One of the pitfalls of IoT was the lack of clear use cases, particularly in the business-to-consumer (B2C) sector. For AI to succeed, it must provide tangible value and solutions to end-users. Identifying and addressing specific use cases will be crucial for AI entrepreneurs.
For example, IoT struggled to align with the objectives of Fortune 1000 companies. Similarly, AI startups need to ensure their solutions align with the strategic goals of larger enterprises to achieve meaningful adoption and success.
Interoperability issues, meanwhile, have dogged IoT and the connected home to this day.
Gen AI faces interoperability critiques as well. Ensuring that different AI systems and technologies can seamlessly work together will be vital for the industry's growth.
Founder exodus was another problem for IoT companies.
But even more than the brain drain at those pioneers, IoT faced dilemmas between building new infrastructure and digitizing existing systems. AI entrepreneurs must carefully assess whether to build from scratch or integrate with existing infrastructures.
Media misperceptions is another part of the IoT coverage from 10 years ago that persists. IoT companies, in particular, often struggled to gain mainstream press attention, impacting its visibility to consumers. The AI industry needs to do some more work on effective messaging and storytelling to capture the attention of both financial and mainstream audiences.
Granted, there are differences between IoT and gen AI that are too numerous to mention. But as the future of gen AI plays a small, yet substantive role in all kinds of legal and commercial scenes. For example, take this week’s US Department of Justice antitrust case against Google’s search dominance, entrepreneurs and investors in the space should be wary of past hype.

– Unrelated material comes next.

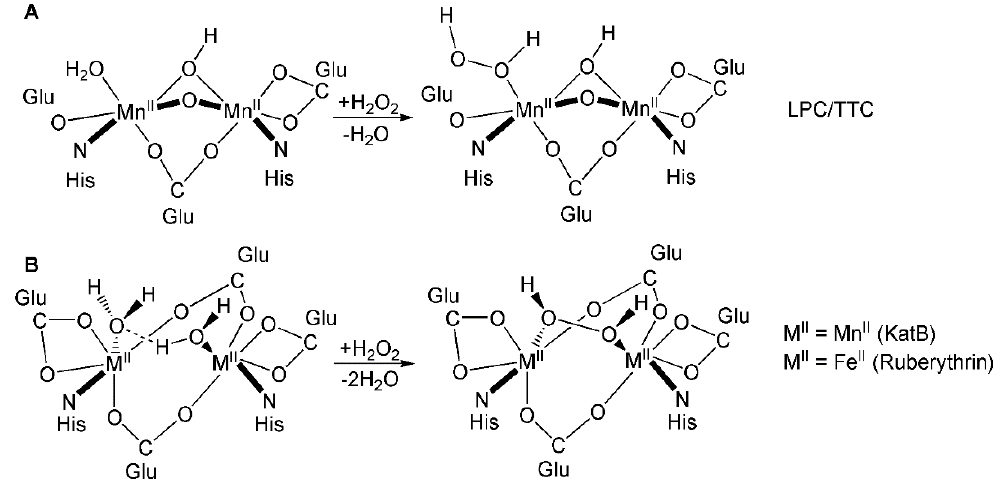
Scheme 1. Binding mode of H 2 O 2 in nonheme dimanganese and diiron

As I told The Drum’s Kendra Barnett, “The trial is further proof that the AI future is already likely to be organized and dominated by the existing giants as opposed to entrepreneurs seeking to move technology’s power centers to new ground under new terms. This momentum ‘should be of particular concern to advertisers and brands worried about the next chapter of the media landscape.’
It's been an interesting journey
The Internet of Things also focused on one type of connection, leading to security concerns, especially where other solutions using embedded systems or private connections were available. There is also a focus on the Things, and not on the interactions and exchanges of all parties within the ecosystems where these Things must exist. This leads to unsustainable and unattractive Cloud architectures and subscription business models.